Some Akelites still remember how, back in the late ‘80s Pip had joined the communist party’s anti-EU campaign, because he believed membership would harm the island’s economy. Now he believes membership would ensure a European solution. He was wrong then and he is wrong now about the EU, so we should not accuse him of lacking consistency in his political views.

ORGANISERS of last week’s pitiful anti-Annan plan rally were given advertising slots on CyBC TV free of charge. This generosity was sanctioned by corporation’s prim and proper general manager Themis Themistocleous, who was appointed to the job because the Supreme Court had cancelled the appointment of the man chosen by the board. Themis got the job because he was an obsequious follower of the late Ethnarch which is why he felt duty-bound to give free advertising to the fiesta organised by his fellow bash-patriotic hard-liners.

He has probably realised that his contract will not be renewed by the comrades and sees no point in modifying his hard-line positions on the Cyprob.

OUR GOOD friend the finance minister should stop making any more economic forecasts. Towards the end of the previous week, Charilaos predicted, for the 135th time this year that bank interest rates would come down. Last Monday businesses received a letter from the B of C informing them that interest on loans taken before 2008 would increase by one percentage point. Marfin Laiki customers received a similar letter. When will our friend get something right?
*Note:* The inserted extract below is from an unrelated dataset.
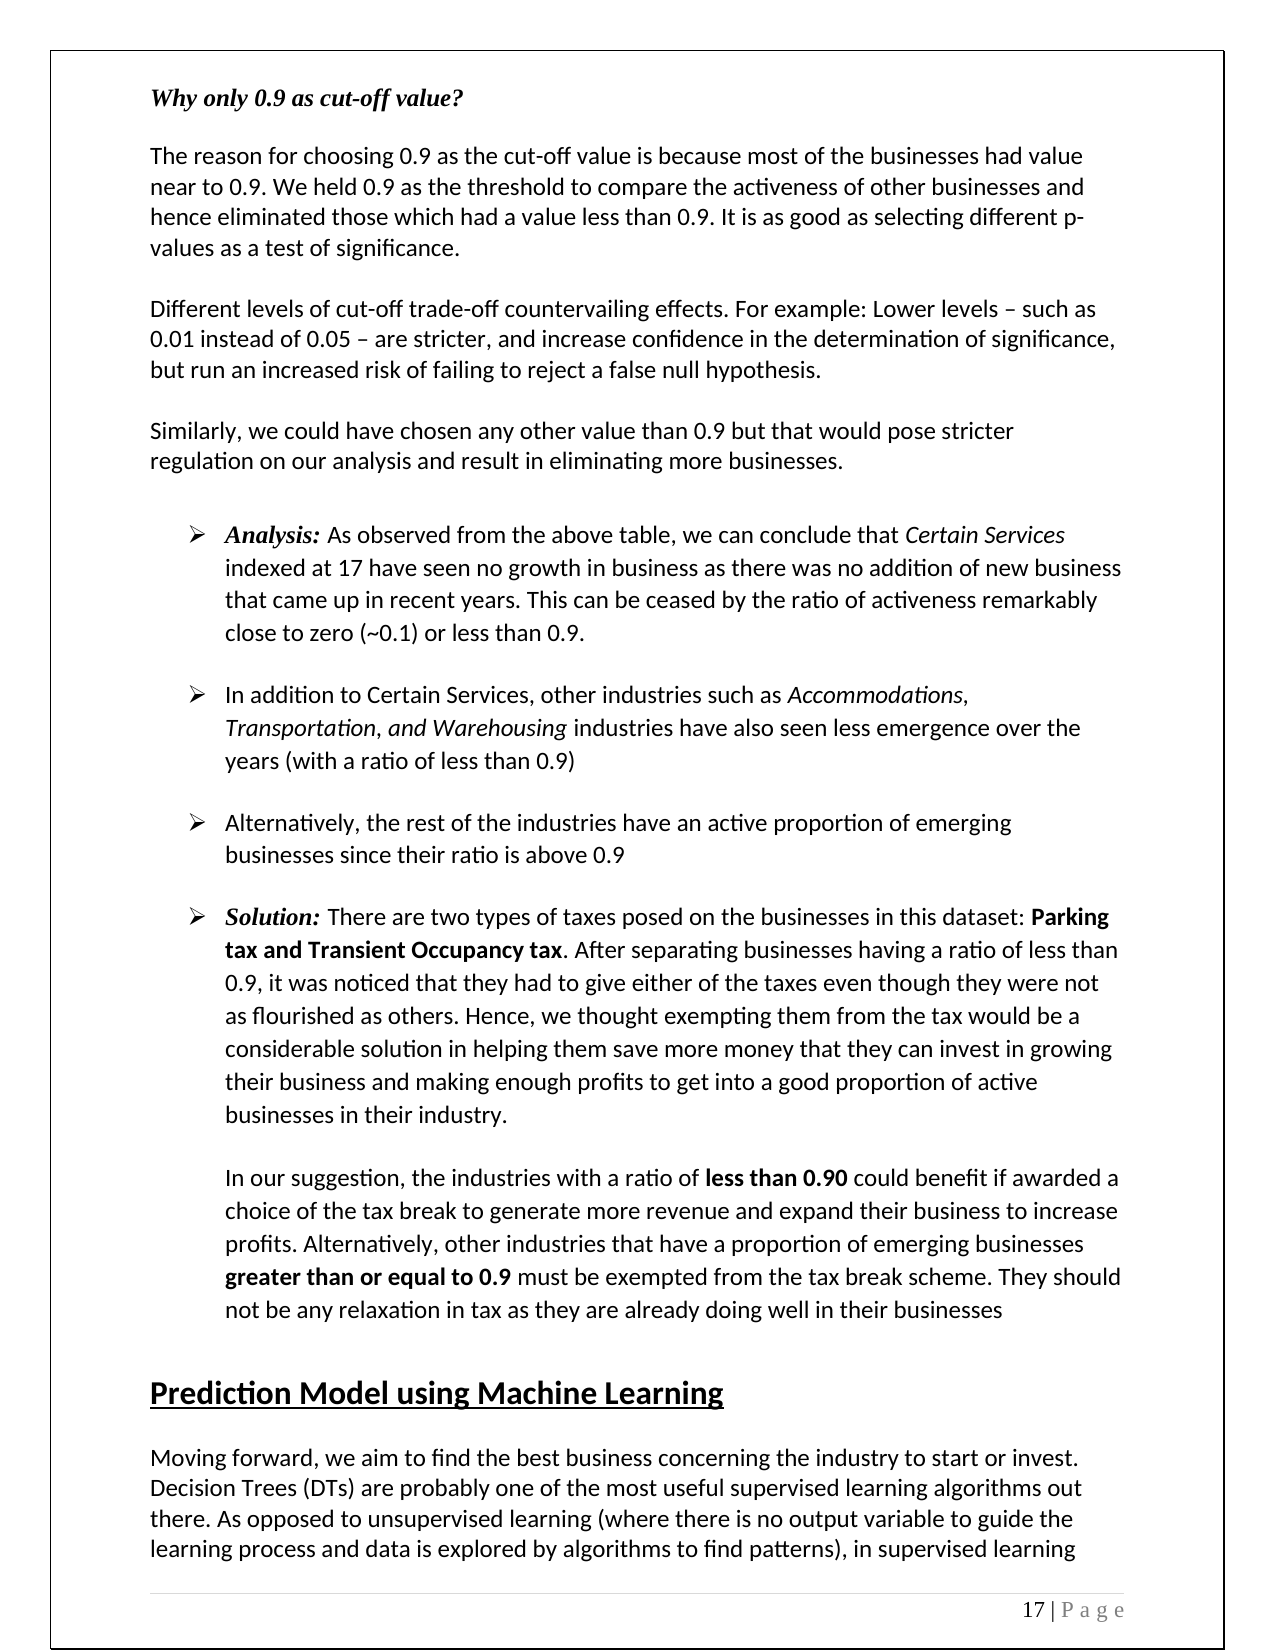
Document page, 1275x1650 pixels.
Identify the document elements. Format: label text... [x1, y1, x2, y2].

We won’t even bother mentioning his economic growth forecasts which he has reviewed downwards on at least half a dozen occasions. The guy gets his forecasts wrong more often that the Meteorological Service.
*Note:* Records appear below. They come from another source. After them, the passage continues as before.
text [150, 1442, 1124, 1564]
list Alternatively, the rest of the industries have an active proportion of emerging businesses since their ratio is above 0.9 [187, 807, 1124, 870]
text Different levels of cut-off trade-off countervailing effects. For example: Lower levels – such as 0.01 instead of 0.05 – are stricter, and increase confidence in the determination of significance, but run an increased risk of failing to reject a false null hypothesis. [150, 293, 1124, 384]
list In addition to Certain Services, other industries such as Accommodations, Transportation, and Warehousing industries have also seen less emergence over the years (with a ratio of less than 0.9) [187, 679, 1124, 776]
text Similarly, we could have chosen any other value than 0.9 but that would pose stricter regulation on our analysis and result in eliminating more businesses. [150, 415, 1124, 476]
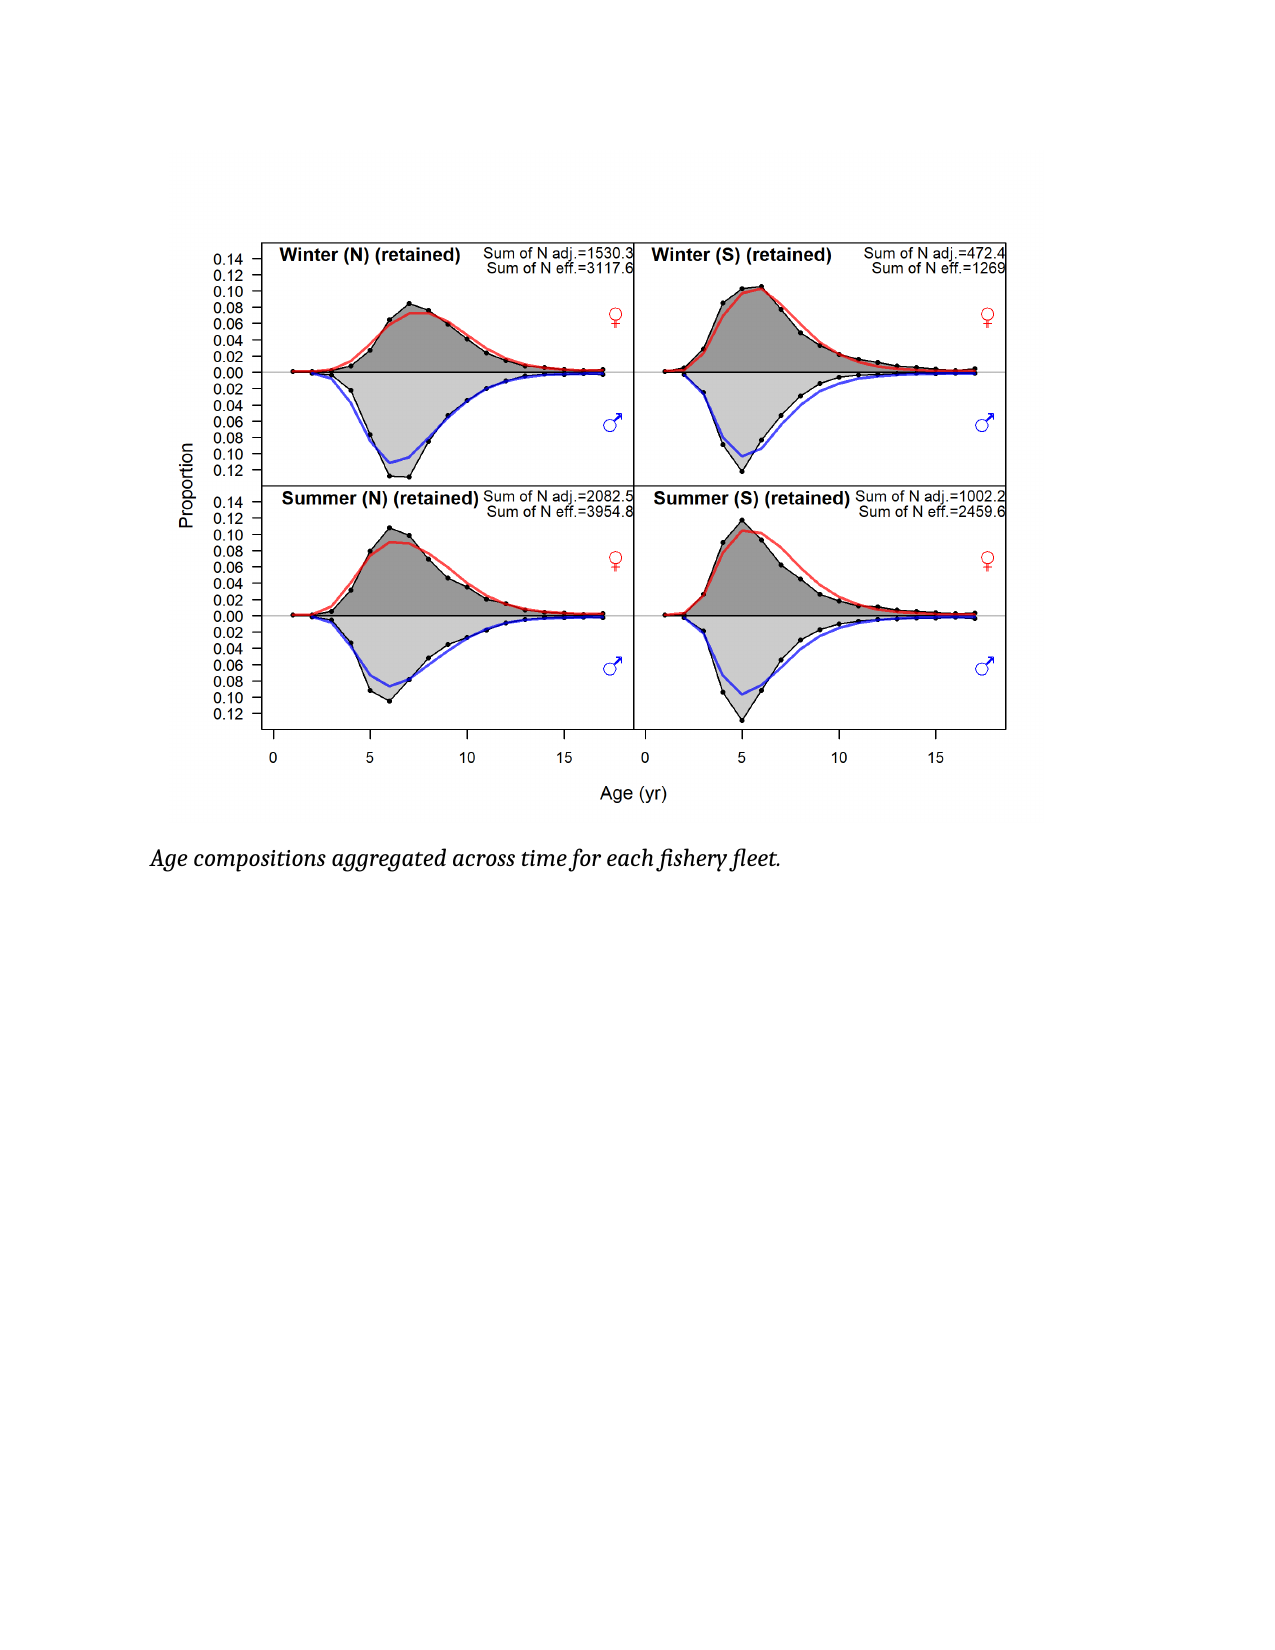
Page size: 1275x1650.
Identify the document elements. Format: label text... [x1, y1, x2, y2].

picture [168, 150, 1044, 823]
text Age compositions aggregated across time for each fishery fleet. [150, 844, 1125, 873]
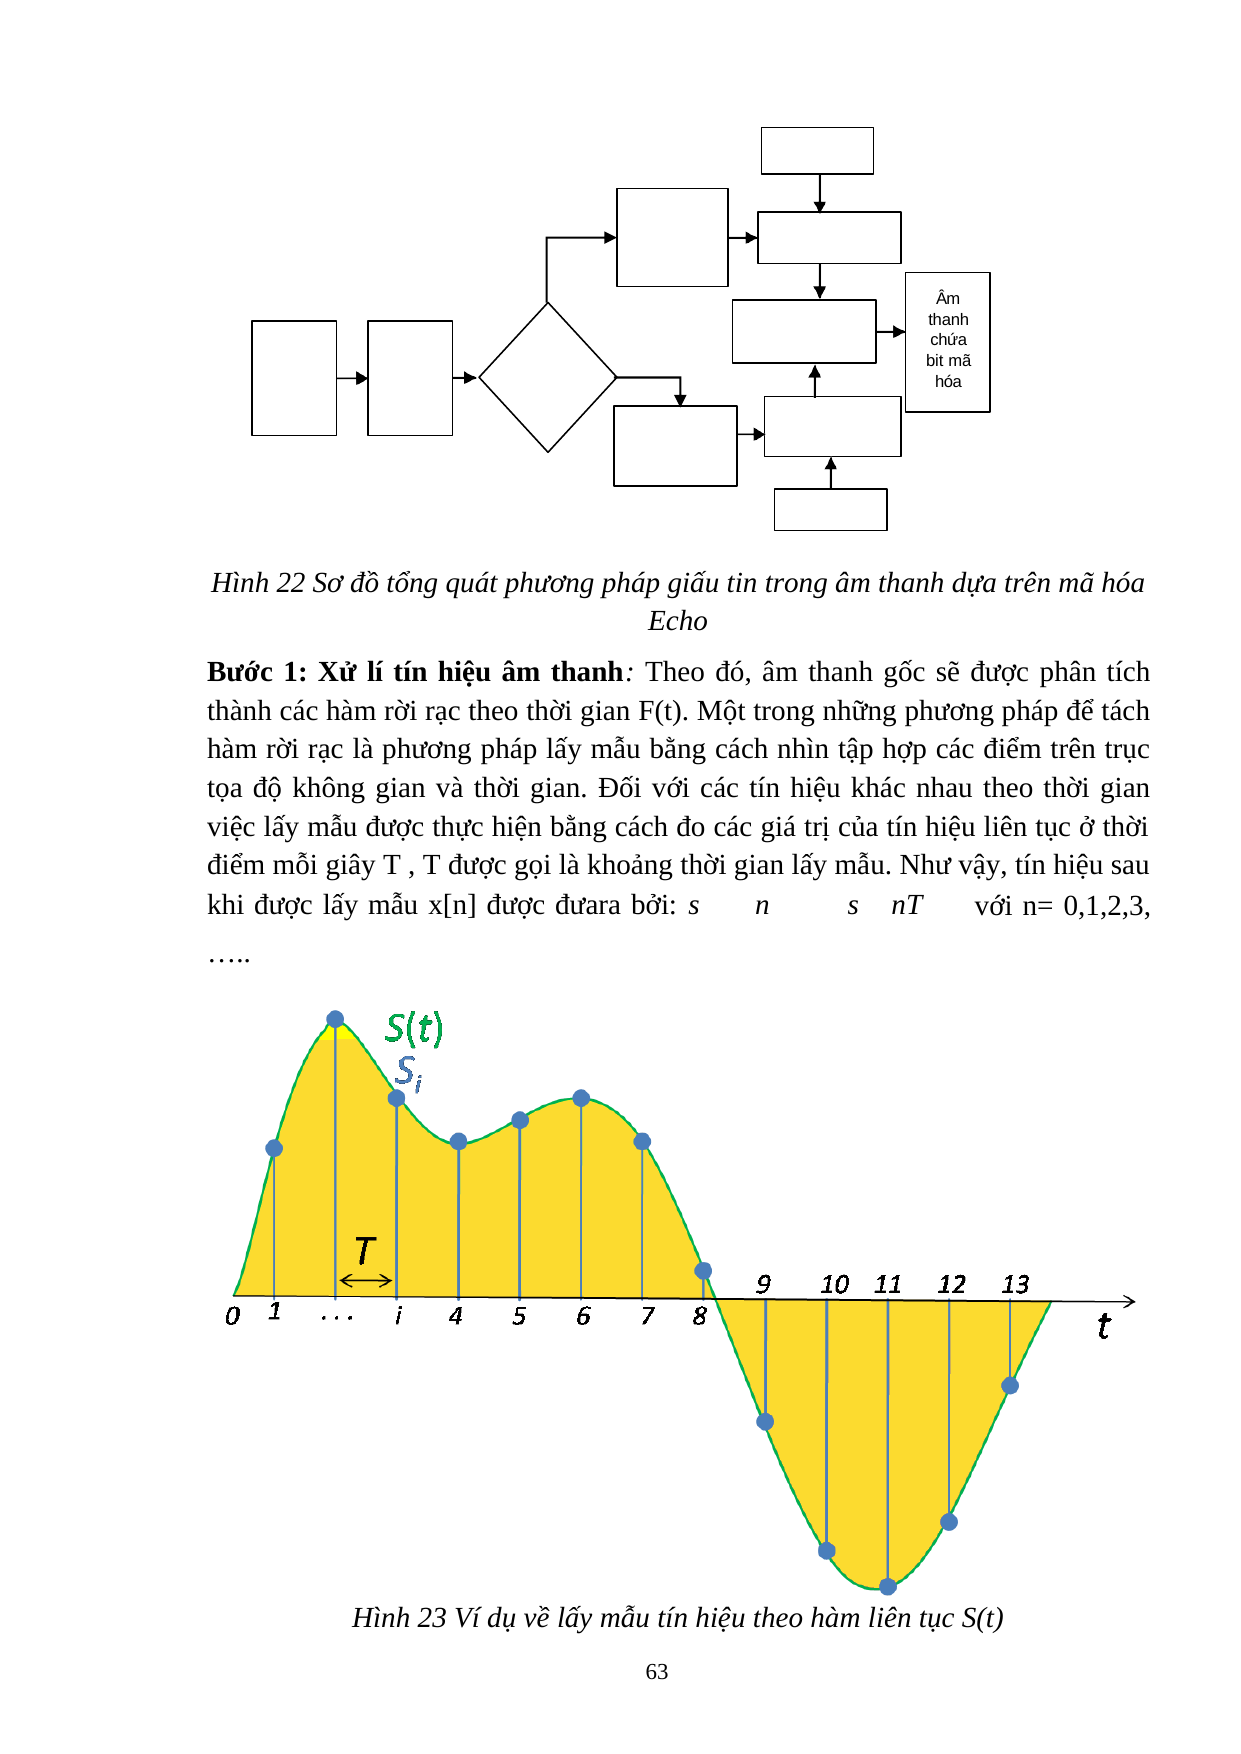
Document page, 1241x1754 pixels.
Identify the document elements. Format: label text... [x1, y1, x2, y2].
NOW IS the time for our popular weekly feature, The Wisdom of Michalis Ignatiou.

“Both Mrs Clinton and much more so president Barack Obama, believe that the previous eight years were the most disastrous for America and have devoted themselves to changing everything. And how would it be possible to put right all the injustices of (George) Bush and (Dick) Cheney while applauding the crime against Cyprus, which was presented in the form of the Annan plan.”

Note: Michalis Ignatiou writes a weekly column in Phil about the undemocratic Annan plan.